RECORDS FOR THIS TASK:
=== Begin Enclosure ===
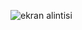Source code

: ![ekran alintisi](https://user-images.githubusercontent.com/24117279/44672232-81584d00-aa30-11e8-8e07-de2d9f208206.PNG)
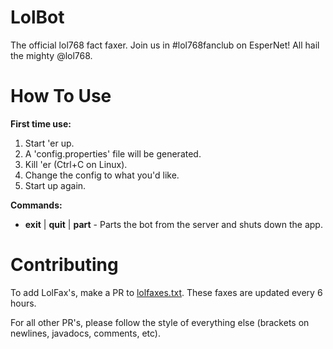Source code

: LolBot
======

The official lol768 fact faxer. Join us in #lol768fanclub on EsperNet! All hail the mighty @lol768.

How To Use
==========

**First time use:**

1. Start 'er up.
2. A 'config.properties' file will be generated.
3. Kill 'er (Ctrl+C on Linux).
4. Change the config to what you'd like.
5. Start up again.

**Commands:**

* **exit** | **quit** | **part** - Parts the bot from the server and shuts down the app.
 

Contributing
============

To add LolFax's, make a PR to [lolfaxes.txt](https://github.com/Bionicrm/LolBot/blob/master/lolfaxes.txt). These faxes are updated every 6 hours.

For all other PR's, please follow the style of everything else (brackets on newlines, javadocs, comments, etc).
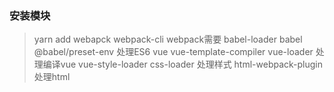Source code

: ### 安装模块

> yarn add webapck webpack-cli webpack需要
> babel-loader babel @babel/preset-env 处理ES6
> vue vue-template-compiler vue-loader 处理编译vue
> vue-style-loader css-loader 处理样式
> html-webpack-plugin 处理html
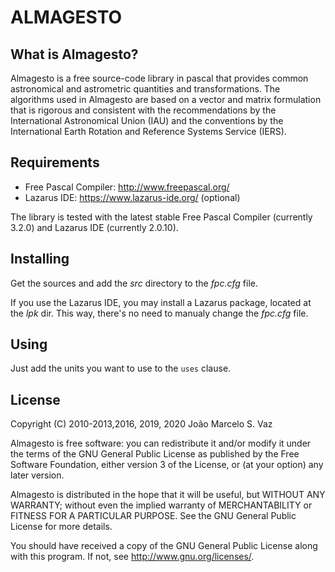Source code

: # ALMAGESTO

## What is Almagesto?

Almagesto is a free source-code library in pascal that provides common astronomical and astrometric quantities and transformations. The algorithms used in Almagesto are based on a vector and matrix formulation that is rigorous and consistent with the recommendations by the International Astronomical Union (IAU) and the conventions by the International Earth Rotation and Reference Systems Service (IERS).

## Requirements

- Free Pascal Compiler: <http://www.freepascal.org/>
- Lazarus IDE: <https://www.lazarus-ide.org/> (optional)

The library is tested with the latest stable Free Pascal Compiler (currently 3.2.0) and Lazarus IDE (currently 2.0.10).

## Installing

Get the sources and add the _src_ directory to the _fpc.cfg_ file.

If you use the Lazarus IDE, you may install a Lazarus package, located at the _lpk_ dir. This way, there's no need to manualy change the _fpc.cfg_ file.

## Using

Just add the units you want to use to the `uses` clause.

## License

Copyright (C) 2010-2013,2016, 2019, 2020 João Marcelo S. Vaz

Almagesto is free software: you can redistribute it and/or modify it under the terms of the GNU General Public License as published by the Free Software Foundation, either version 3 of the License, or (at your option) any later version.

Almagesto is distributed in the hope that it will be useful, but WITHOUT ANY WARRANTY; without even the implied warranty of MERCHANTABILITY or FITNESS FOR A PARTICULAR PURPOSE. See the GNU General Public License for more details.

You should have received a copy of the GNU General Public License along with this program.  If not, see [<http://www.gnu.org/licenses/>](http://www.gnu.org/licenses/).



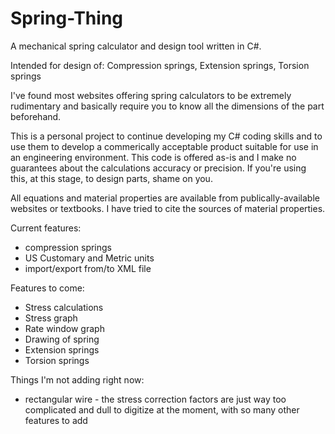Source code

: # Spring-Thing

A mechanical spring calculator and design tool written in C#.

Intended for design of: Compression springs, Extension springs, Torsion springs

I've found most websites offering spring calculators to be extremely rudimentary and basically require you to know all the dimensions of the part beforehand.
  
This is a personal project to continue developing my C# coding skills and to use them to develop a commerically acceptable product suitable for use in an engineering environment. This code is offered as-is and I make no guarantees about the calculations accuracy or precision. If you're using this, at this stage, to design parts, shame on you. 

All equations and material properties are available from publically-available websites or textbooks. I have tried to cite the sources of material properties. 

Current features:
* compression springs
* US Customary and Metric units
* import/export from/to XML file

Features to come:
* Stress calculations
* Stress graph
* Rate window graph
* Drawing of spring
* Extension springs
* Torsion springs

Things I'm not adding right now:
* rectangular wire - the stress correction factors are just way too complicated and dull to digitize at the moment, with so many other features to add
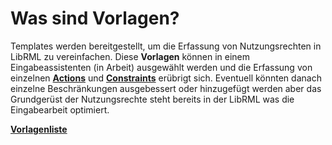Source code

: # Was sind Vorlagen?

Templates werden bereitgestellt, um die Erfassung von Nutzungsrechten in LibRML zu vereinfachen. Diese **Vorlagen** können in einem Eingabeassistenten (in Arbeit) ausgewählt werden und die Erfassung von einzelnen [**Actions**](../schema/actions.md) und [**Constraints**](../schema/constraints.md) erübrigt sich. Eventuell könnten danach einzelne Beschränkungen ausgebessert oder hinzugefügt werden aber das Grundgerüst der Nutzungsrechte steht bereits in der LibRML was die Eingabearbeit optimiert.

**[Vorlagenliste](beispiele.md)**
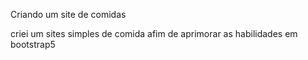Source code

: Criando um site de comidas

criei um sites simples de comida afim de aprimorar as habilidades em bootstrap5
=== End Enclosure ===
=== Begin Enclosure ===
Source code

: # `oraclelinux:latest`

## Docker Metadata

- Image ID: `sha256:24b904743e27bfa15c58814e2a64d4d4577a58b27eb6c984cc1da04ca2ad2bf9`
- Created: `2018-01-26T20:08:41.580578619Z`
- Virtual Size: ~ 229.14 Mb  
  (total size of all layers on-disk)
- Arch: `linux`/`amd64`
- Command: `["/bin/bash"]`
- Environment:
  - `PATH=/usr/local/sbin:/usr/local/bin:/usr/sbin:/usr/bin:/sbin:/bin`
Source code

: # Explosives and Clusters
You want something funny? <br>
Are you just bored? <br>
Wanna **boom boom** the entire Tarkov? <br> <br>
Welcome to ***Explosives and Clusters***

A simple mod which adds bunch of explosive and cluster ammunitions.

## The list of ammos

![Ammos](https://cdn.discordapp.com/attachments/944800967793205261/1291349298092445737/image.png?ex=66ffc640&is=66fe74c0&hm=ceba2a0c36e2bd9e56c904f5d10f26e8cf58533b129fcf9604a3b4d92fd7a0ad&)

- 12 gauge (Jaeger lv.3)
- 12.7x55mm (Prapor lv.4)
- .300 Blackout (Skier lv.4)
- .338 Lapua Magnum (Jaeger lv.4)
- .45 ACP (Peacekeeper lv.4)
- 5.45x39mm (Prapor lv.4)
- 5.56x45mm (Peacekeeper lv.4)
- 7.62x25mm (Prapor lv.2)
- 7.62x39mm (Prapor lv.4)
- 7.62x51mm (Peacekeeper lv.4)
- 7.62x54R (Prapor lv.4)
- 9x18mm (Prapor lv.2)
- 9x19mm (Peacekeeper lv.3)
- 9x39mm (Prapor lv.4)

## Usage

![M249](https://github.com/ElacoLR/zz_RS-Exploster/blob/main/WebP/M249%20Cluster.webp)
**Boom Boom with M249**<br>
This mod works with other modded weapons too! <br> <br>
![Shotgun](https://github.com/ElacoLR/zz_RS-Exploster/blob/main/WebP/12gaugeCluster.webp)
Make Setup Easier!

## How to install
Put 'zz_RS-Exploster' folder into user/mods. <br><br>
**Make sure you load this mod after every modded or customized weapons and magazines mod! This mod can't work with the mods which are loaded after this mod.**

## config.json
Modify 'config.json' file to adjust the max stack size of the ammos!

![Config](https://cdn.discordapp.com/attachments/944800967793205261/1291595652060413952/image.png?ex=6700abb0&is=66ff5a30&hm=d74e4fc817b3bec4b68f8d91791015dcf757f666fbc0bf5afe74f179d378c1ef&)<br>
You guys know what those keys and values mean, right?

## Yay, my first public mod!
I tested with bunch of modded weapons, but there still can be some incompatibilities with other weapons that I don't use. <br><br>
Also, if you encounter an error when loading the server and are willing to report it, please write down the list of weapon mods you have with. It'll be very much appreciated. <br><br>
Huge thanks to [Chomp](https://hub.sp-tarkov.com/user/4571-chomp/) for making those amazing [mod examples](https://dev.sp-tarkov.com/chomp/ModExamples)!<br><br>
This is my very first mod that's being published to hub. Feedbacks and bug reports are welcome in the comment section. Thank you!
=== End Enclosure ===
Starting at the line with "vue-style-loader css-loader 处理样式" and finishing at the line with "- Free Pascal", copy the material above exactly, both lines included. Nothing else goes in, and no pictures.

> vue-style-loader css-loader 处理样式
> html-webpack-plugin 处理html
Source code

: # ALMAGESTO

## What is Almagesto?

Almagesto is a free source-code library in pascal that provides common astronomical and astrometric quantities and transformations. The algorithms used in Almagesto are based on a vector and matrix formulation that is rigorous and consistent with the recommendations by the International Astronomical Union (IAU) and the conventions by the International Earth Rotation and Reference Systems Service (IERS).

## Requirements

- Free Pascal Compiler: <http://www.freepascal.org/>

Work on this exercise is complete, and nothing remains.